» **Exercise**: Return the listing below exactly. Leave its pictures out.

» **Information provided**:
# # #

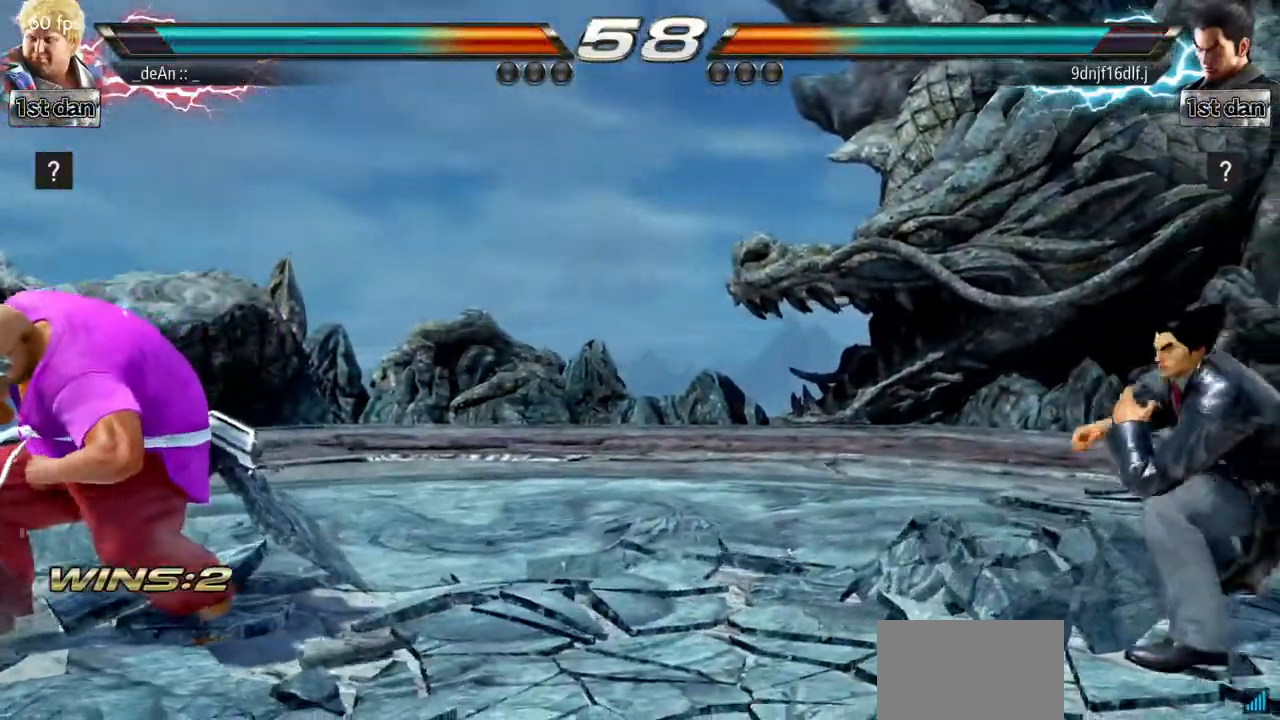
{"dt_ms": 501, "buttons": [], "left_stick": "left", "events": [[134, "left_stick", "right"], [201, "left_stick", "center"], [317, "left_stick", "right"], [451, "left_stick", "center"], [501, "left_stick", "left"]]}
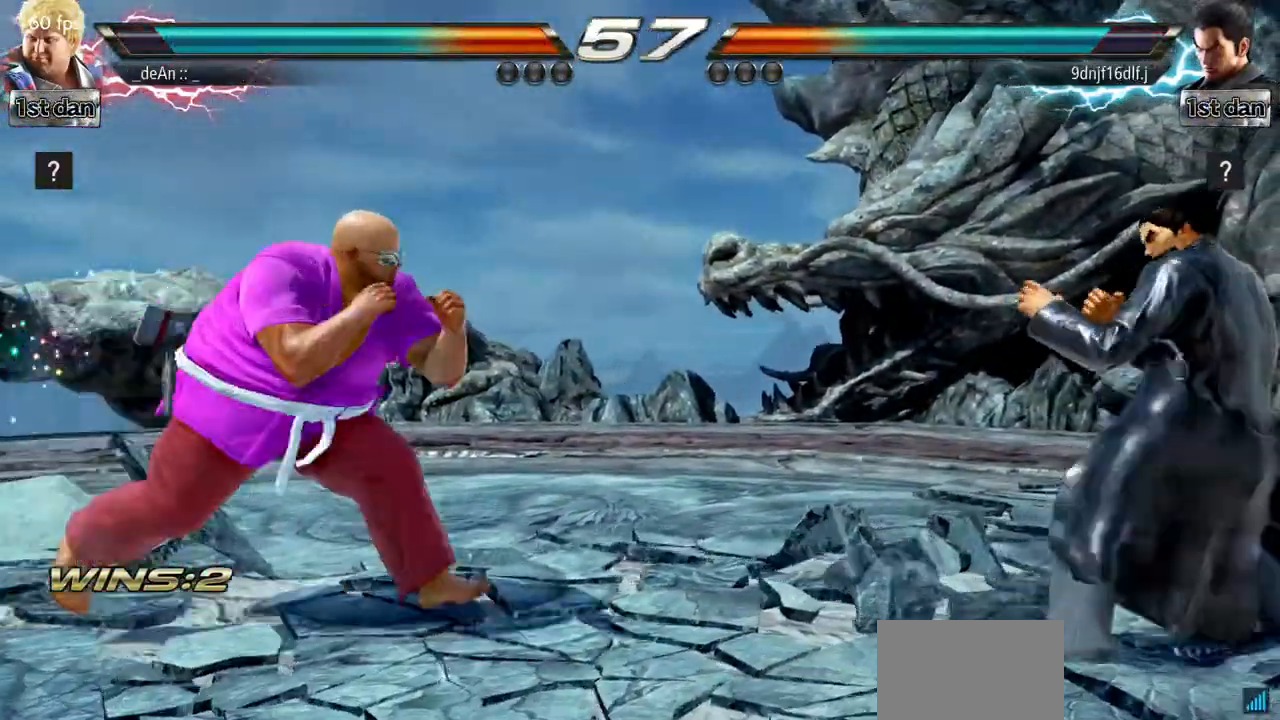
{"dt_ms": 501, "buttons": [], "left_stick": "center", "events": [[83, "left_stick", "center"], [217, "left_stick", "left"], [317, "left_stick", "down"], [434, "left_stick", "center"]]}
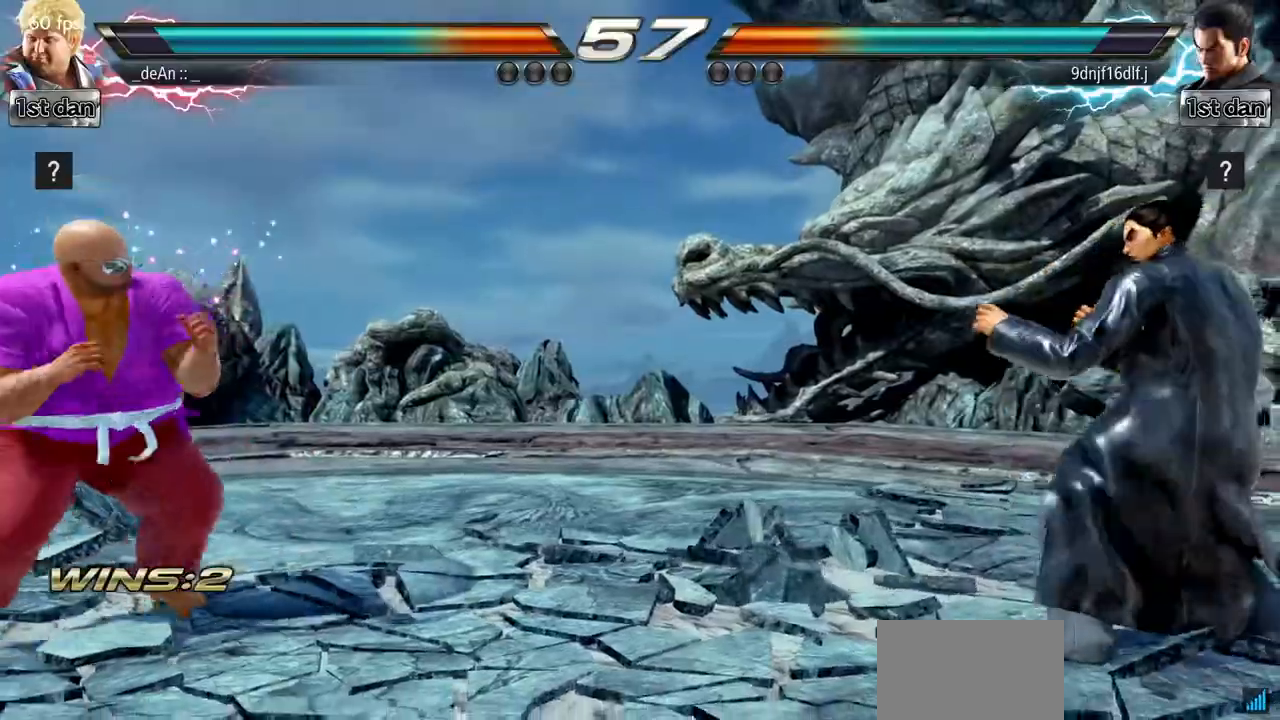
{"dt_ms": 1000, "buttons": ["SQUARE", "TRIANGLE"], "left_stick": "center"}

# # #

» **Answer to the problem**:
{"dt_ms": 501, "buttons": [], "left_stick": "left", "events": [[134, "left_stick", "right"], [201, "left_stick", "center"], [317, "left_stick", "right"], [451, "left_stick", "center"], [501, "left_stick", "left"]]}
{"dt_ms": 501, "buttons": [], "left_stick": "center", "events": [[83, "left_stick", "center"], [217, "left_stick", "left"], [317, "left_stick", "down"], [434, "left_stick", "center"]]}
{"dt_ms": 1000, "buttons": ["SQUARE", "TRIANGLE"], "left_stick": "center"}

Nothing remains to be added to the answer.